The unemployment rate based on International Labour Organization methods rose to 8.4 percent, the highest since January 1996, from 8.1 percent in the three months through August, the Office for National Statistics said today in London. The number of people claiming jobless benefits rose for a 10th month to 1.6 million, the most since January 2010.
The World Bank cut its global growth forecast by the most in three years today, saying the economy has entered a “dangerous period.” In the U.K., the impact from the euro-area crisis is being compounded by Prime Minister David Cameron’s budget cuts, which are damping consumer confidence and will lead to about 700,000 job cuts through early 2017.

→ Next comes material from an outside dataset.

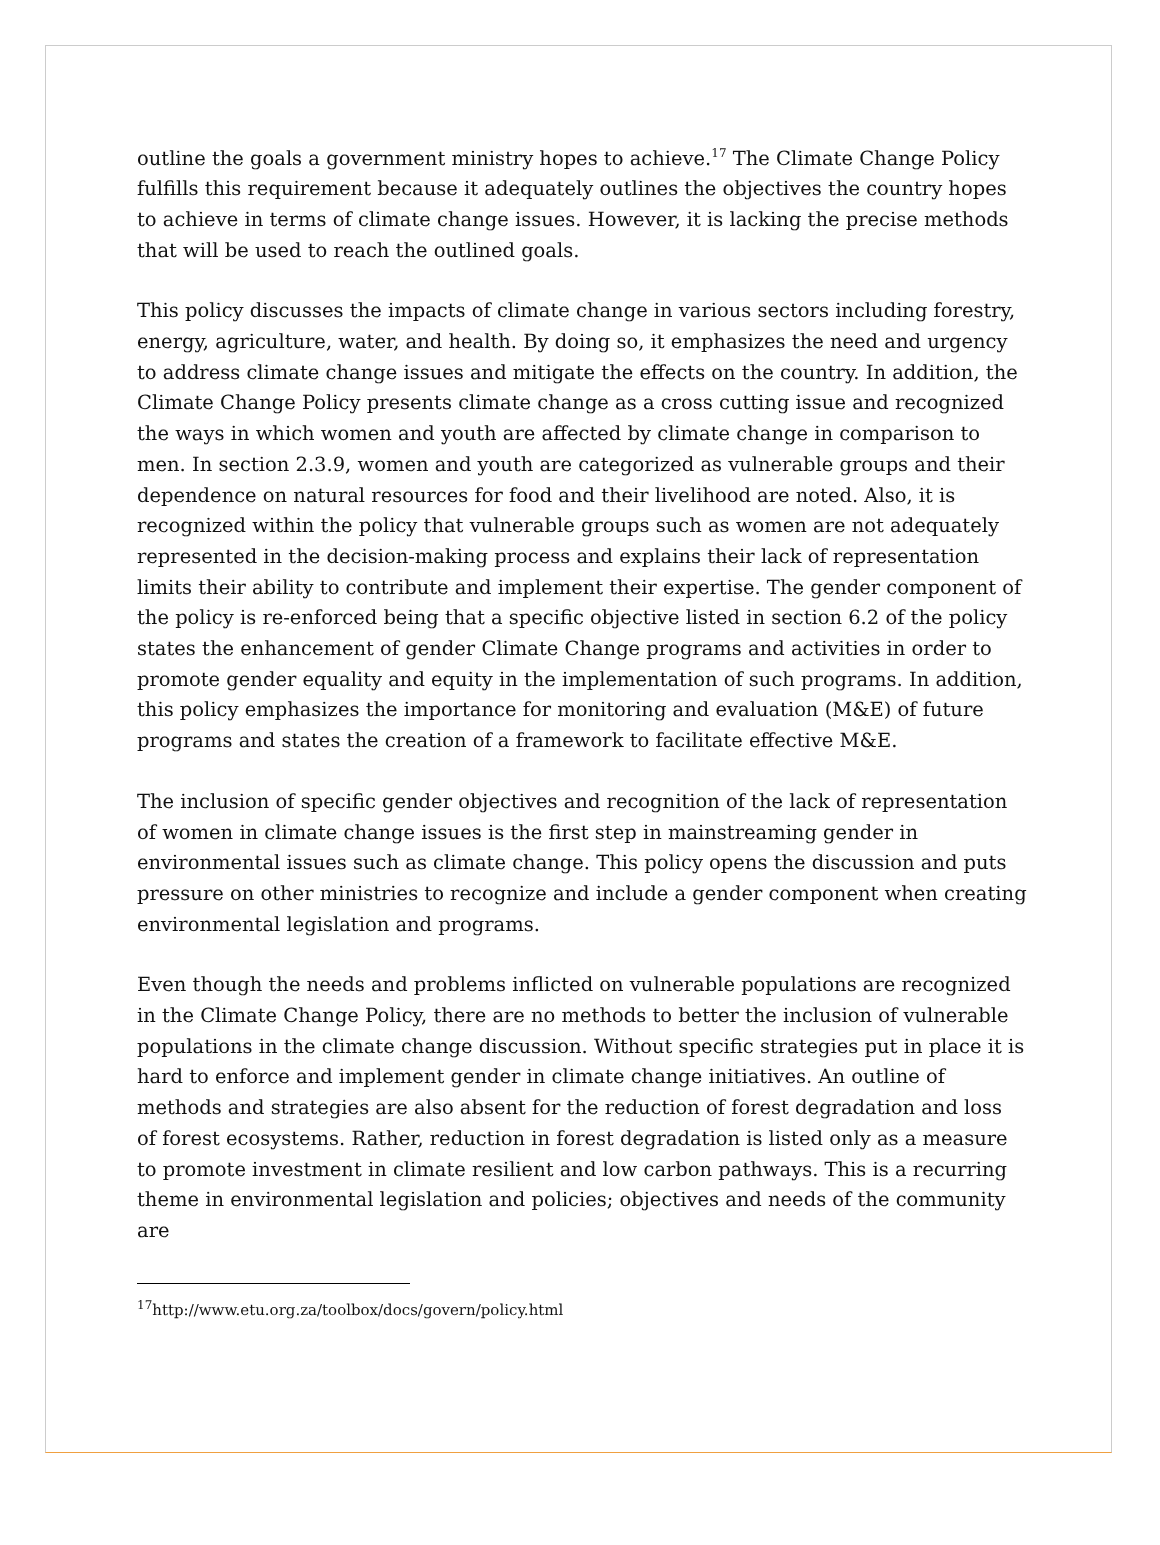outline the goals a government ministry hopes to achieve.<sup>17</sup> The Climate Change Policy fulfills this requirement because it adequately outlines the objectives the country hopes to achieve in terms of climate change issues. However, it is lacking the precise methods that will be used to reach the outlined goals.
This policy discusses the impacts of climate change in various sectors including forestry, energy, agriculture, water, and health. By doing so, it emphasizes the need and urgency to address climate change issues and mitigate the effects on the country. In addition, the Climate Change Policy presents climate change as a cross cutting issue and recognized the ways in which women and youth are affected by climate change in comparison to men. In section 2.3.9, women and youth are categorized as vulnerable groups and their dependence on natural resources for food and their livelihood are noted. Also, it is recognized within the policy that vulnerable groups such as women are not adequately represented in the decision-making process and explains their lack of representation limits their ability to contribute and implement their expertise. The gender component of the policy is re-enforced being that a specific objective listed in section 6.2 of the policy states the enhancement of gender Climate Change programs and activities in order to promote gender equality and equity in the implementation of such programs. In addition, this policy emphasizes the importance for monitoring and evaluation (M&E) of future programs and states the creation of a framework to facilitate effective M&E.
The inclusion of specific gender objectives and recognition of the lack of representation of women in climate change issues is the first step in mainstreaming gender in environmental issues such as climate change. This policy opens the discussion and puts pressure on other ministries to recognize and include a gender component when creating environmental legislation and programs.
Even though the needs and problems inflicted on vulnerable populations are recognized in the Climate Change Policy, there are no methods to better the inclusion of vulnerable populations in the climate change discussion. Without specific strategies put in place it is hard to enforce and implement gender in climate change initiatives. An outline of methods and strategies are also absent for the reduction of forest degradation and loss of forest ecosystems. Rather, reduction in forest degradation is listed only as a measure to promote investment in climate resilient and low carbon pathways. This is a recurring theme in environmental legislation and policies; objectives and needs of the community are
<sup>17</sup> http://www.etu.org.za/toolbox/docs/govern/policy.html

“The outlook for the labor market is pretty dismal,” said Nida Ali, economic adviser to the Ernst & Young ITEM Club. She expects unemployment to rise to 9.3 percent in a year and the number could be even higher “if one of the more negative outcomes of the euro-zone crisis were to materialize.”
ITEM Club said Jan. 16 that Britain has slipped back into a recession and Europe’s inability to end the debt crisis has had a “debilitating effect” on the U.K. Royal Bank of Scotland Group Plc said last week it will close its equities and corporate-finance units, cutting as many as 3,500 jobs, while Premier Foods Plc, the maker of Hovis bread, plans to eliminate 600 positions.